Vorteil: Der Versicherte kann über eine einheitliche Servicenummer rund um die Uhr Hilfe anfordern und muss sich dann um nichts weiter kümmern. Die Allianz organisiert die nötigen Dienstleister. Der Schutzbrief kann unabhängig von anderen Policen abgeschlossen werden.

Nachteil: Die Versicherung zahlt höchstens 300 Euro pro Schadensfall und insgesamt höchstens 1 000 Euro im Jahr. Ausgenommen von dieser Einschränkung sind nur die Kinderbetreuung und das Dokumentendepot. Für die einzelnen Versicherungspunkte gelten weitere Einschränkungen, so kommt die Allianz unter anderem nicht für defekte Dichtungen im ­Sanitärbereich auf. Die Kosten für Kinderbetreuung übernimmt die Versicherung längstenfalls für 48 Stunden.

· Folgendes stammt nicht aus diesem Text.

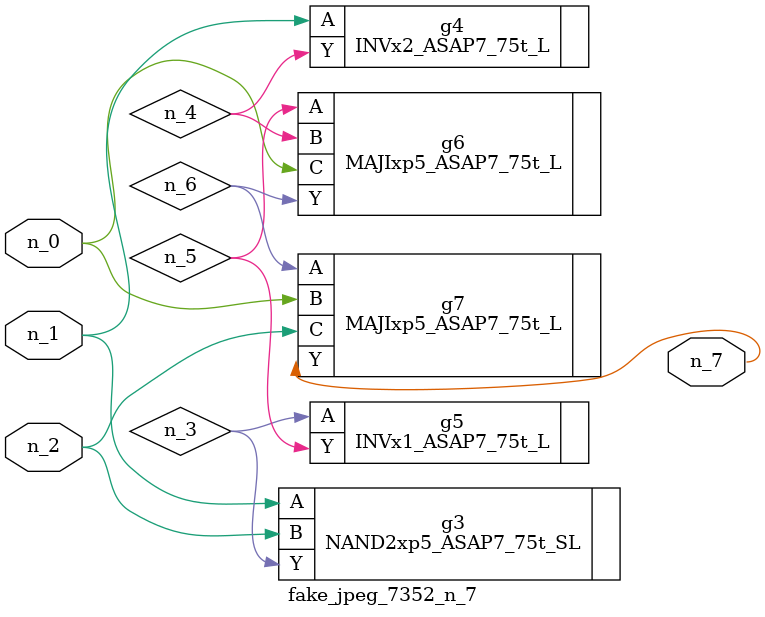
<source format=v>
module fake_jpeg_7352_n_7 (n_0, n_2, n_1, n_7);

input n_0;
input n_2;
input n_1;

output n_7;

wire n_3;
wire n_4;
wire n_6;
wire n_5;

NAND2xp5_ASAP7_75t_SL g3 ( 
.A(n_1),
.B(n_2),
.Y(n_3)
);

INVx2_ASAP7_75t_L g4 ( 
.A(n_1),
.Y(n_4)
);

INVx1_ASAP7_75t_L g5 ( 
.A(n_3),
.Y(n_5)
);

MAJIxp5_ASAP7_75t_L g6 ( 
.A(n_5),
.B(n_4),
.C(n_0),
.Y(n_6)
);

MAJIxp5_ASAP7_75t_L g7 ( 
.A(n_6),
.B(n_0),
.C(n_2),
.Y(n_7)
);


endmodule
</source>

Fazit: Der Schutzbrief ist zwar nicht teuer, aber wegen der starken Leistungsbegrenzungen auch nicht sinnvoll. Speziell Mietern nützt die Police praktisch nichts, denn für unverschuldete Schäden an Mietsachen muss der Vermieter aufkommen, es sei denn, laut Mietvertrag muss der Mieter Kleinreparaturen bezahlen. Für Hauseigentümer macht die Police nur Sinn, wenn sie zu bequem sind, bei entsprechenden Schadensfällen selbst nach einem günstigen Handwerker zu suchen.